(Spatial object tracking data)
..........

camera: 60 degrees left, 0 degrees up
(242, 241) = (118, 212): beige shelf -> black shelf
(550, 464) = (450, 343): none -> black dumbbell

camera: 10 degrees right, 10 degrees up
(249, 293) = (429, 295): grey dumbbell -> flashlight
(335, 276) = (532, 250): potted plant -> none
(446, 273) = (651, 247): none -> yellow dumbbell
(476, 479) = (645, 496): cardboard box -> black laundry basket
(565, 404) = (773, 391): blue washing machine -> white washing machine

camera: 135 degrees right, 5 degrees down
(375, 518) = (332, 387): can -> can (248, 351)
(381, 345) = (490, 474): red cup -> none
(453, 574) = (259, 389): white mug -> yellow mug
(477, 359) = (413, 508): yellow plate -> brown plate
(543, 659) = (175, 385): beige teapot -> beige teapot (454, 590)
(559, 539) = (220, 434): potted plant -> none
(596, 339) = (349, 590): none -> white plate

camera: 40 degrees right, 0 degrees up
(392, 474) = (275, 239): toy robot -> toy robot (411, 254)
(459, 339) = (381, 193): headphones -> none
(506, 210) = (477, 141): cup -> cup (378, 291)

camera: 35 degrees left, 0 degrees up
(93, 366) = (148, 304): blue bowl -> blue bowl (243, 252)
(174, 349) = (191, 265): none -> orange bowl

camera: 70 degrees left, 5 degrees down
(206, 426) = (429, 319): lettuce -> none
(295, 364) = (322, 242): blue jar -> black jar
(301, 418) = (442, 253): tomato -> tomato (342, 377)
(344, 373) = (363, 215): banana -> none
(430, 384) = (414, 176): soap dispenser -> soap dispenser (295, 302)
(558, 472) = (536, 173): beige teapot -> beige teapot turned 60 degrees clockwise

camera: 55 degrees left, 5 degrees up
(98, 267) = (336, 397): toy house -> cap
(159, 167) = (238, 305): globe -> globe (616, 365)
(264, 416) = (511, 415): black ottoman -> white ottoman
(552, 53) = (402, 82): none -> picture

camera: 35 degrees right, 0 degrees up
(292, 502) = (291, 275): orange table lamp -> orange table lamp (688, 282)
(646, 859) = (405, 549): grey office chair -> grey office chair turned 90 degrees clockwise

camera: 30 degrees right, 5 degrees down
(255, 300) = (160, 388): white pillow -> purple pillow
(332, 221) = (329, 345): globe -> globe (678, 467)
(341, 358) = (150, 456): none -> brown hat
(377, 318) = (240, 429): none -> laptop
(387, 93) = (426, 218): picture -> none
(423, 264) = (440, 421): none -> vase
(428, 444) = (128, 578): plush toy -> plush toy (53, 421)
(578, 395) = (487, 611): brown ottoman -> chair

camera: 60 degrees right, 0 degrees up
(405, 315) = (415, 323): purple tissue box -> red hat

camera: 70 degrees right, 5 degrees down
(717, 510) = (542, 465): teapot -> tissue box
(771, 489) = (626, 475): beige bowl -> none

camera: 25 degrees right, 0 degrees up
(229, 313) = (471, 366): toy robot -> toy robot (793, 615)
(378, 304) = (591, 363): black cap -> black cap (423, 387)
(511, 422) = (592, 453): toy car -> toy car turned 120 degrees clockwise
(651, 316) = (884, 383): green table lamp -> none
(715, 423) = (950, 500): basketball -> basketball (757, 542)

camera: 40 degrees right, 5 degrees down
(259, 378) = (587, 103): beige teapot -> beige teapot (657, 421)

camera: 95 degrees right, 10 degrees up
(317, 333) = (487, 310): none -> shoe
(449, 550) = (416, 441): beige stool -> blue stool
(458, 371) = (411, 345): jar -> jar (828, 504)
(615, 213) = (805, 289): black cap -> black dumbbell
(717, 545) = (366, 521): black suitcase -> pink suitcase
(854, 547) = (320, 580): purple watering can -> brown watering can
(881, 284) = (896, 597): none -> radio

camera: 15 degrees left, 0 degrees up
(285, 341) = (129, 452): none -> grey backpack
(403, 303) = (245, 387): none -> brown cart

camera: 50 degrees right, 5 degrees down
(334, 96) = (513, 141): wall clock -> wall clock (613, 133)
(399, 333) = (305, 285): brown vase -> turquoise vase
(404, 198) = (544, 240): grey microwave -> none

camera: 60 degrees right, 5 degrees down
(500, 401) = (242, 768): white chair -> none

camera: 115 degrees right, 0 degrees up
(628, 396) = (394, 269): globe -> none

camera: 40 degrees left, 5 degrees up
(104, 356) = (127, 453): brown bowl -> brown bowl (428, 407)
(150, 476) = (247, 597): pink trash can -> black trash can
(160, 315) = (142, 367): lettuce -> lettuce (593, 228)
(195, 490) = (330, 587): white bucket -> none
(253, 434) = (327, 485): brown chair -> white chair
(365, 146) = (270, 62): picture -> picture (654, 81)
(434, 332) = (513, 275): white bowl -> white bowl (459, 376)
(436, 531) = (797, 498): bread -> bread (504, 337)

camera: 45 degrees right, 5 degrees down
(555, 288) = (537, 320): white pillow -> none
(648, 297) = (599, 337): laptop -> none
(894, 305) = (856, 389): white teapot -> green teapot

..........

» **REQUIRED ACTION**:
Reproduce only the lines above, starting at the line with "(771, 489) = (626, 475): beige bowl -> none" and ending at the line with "(104, 356) = (127, 453): brown", exactly as written.

» **RESPONSE BELOW**:
(771, 489) = (626, 475): beige bowl -> none

camera: 25 degrees right, 0 degrees up
(229, 313) = (471, 366): toy robot -> toy robot (793, 615)
(378, 304) = (591, 363): black cap -> black cap (423, 387)
(511, 422) = (592, 453): toy car -> toy car turned 120 degrees clockwise
(651, 316) = (884, 383): green table lamp -> none
(715, 423) = (950, 500): basketball -> basketball (757, 542)

camera: 40 degrees right, 5 degrees down
(259, 378) = (587, 103): beige teapot -> beige teapot (657, 421)

camera: 95 degrees right, 10 degrees up
(317, 333) = (487, 310): none -> shoe
(449, 550) = (416, 441): beige stool -> blue stool
(458, 371) = (411, 345): jar -> jar (828, 504)
(615, 213) = (805, 289): black cap -> black dumbbell
(717, 545) = (366, 521): black suitcase -> pink suitcase
(854, 547) = (320, 580): purple watering can -> brown watering can
(881, 284) = (896, 597): none -> radio

camera: 15 degrees left, 0 degrees up
(285, 341) = (129, 452): none -> grey backpack
(403, 303) = (245, 387): none -> brown cart

camera: 50 degrees right, 5 degrees down
(334, 96) = (513, 141): wall clock -> wall clock (613, 133)
(399, 333) = (305, 285): brown vase -> turquoise vase
(404, 198) = (544, 240): grey microwave -> none

camera: 60 degrees right, 5 degrees down
(500, 401) = (242, 768): white chair -> none

camera: 115 degrees right, 0 degrees up
(628, 396) = (394, 269): globe -> none

camera: 40 degrees left, 5 degrees up
(104, 356) = (127, 453): brown bowl -> brown bowl (428, 407)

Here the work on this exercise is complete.